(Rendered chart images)
== Segment start ==
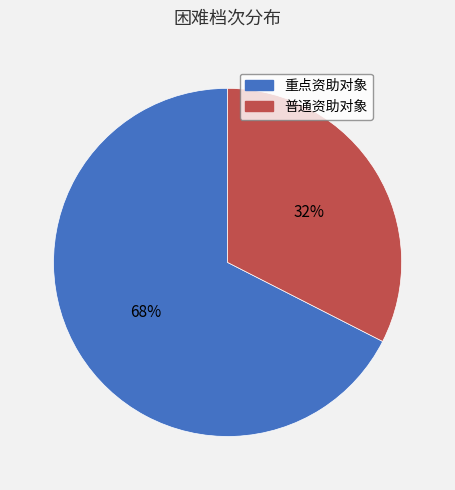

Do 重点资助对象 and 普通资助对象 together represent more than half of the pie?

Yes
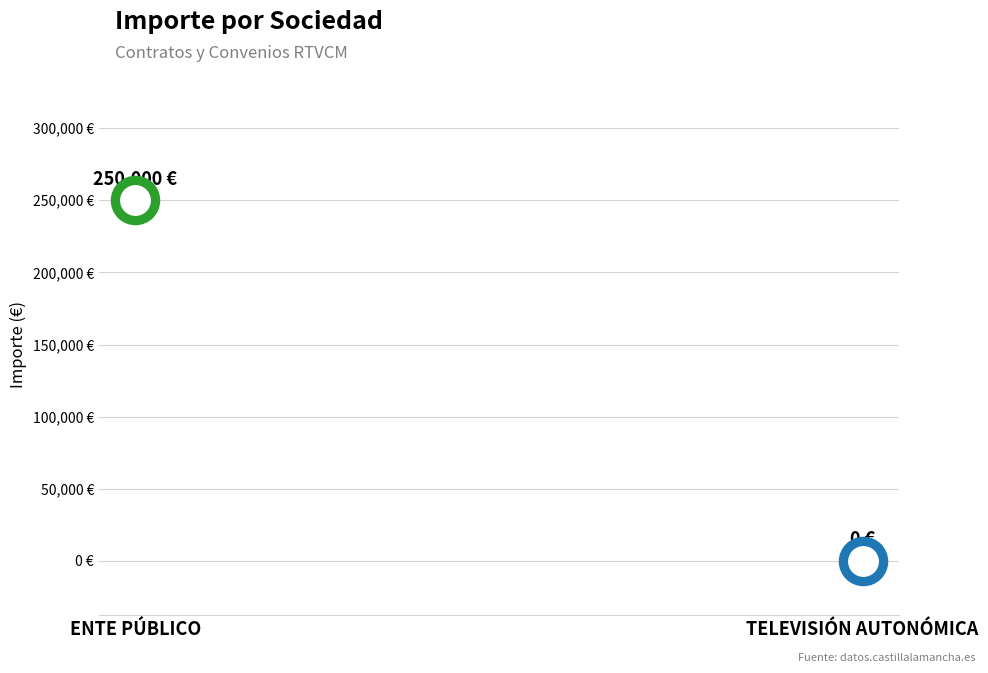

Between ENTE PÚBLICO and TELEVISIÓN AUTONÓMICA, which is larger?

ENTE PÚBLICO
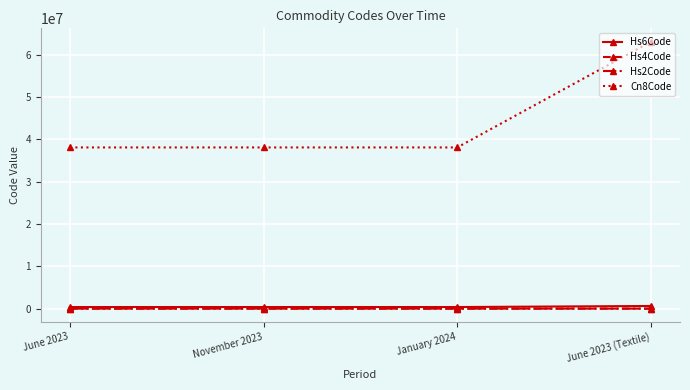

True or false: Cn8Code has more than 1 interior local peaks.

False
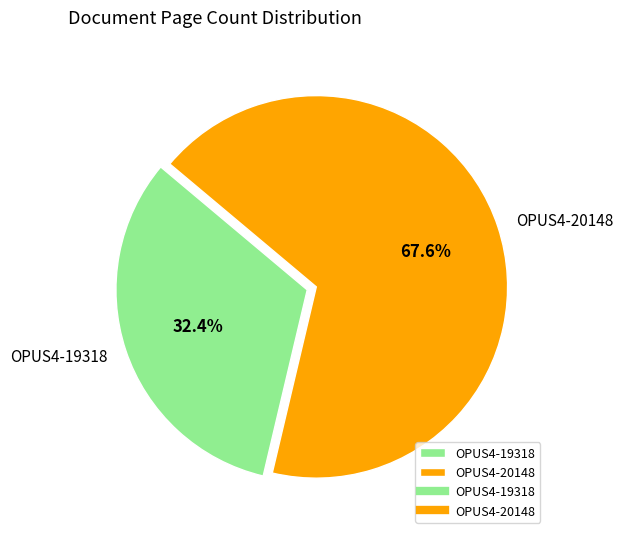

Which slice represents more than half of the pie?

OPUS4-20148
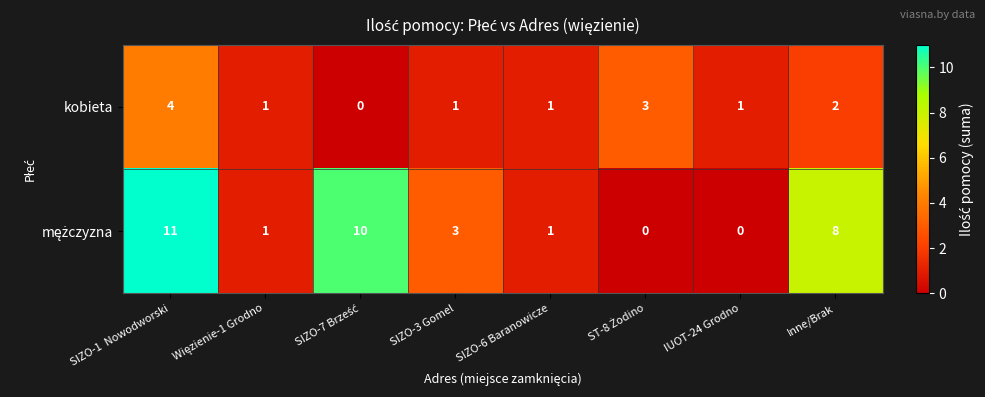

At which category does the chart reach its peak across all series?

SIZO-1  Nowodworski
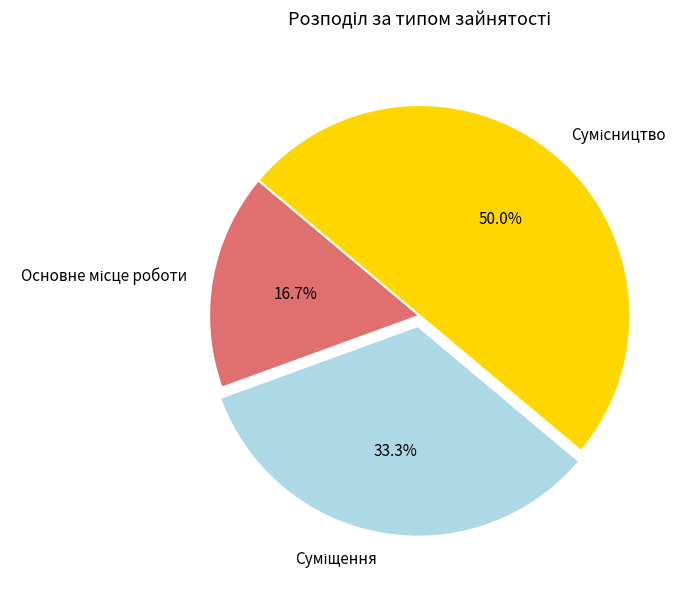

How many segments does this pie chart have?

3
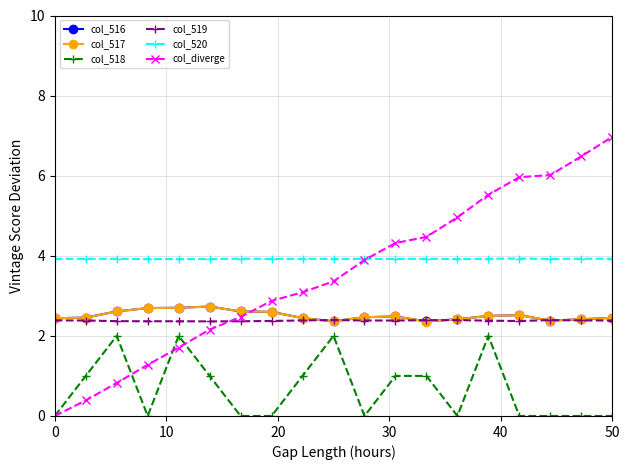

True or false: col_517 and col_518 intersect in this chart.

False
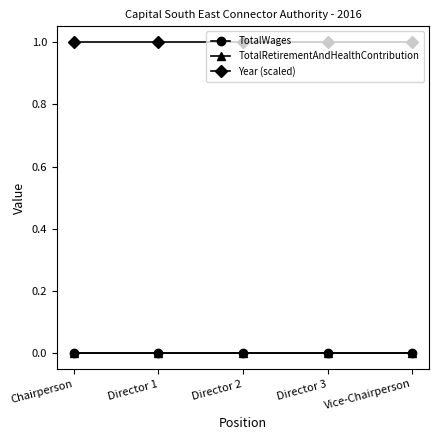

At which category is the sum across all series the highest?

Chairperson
== Segment end ==
__What you have to do__
Copy the data word for word from the line containing "Between ENTE PÚBLICO" through the end of the data, including both ends. Leave the pictures out.

__The completed task__
Between ENTE PÚBLICO and TELEVISIÓN AUTONÓMICA, which is larger?

ENTE PÚBLICO

True or false: Cn8Code has more than 1 interior local peaks.

False

Which slice represents more than half of the pie?

OPUS4-20148

At which category does the chart reach its peak across all series?

SIZO-1  Nowodworski

How many segments does this pie chart have?

3

True or false: col_517 and col_518 intersect in this chart.

False

At which category is the sum across all series the highest?

Chairperson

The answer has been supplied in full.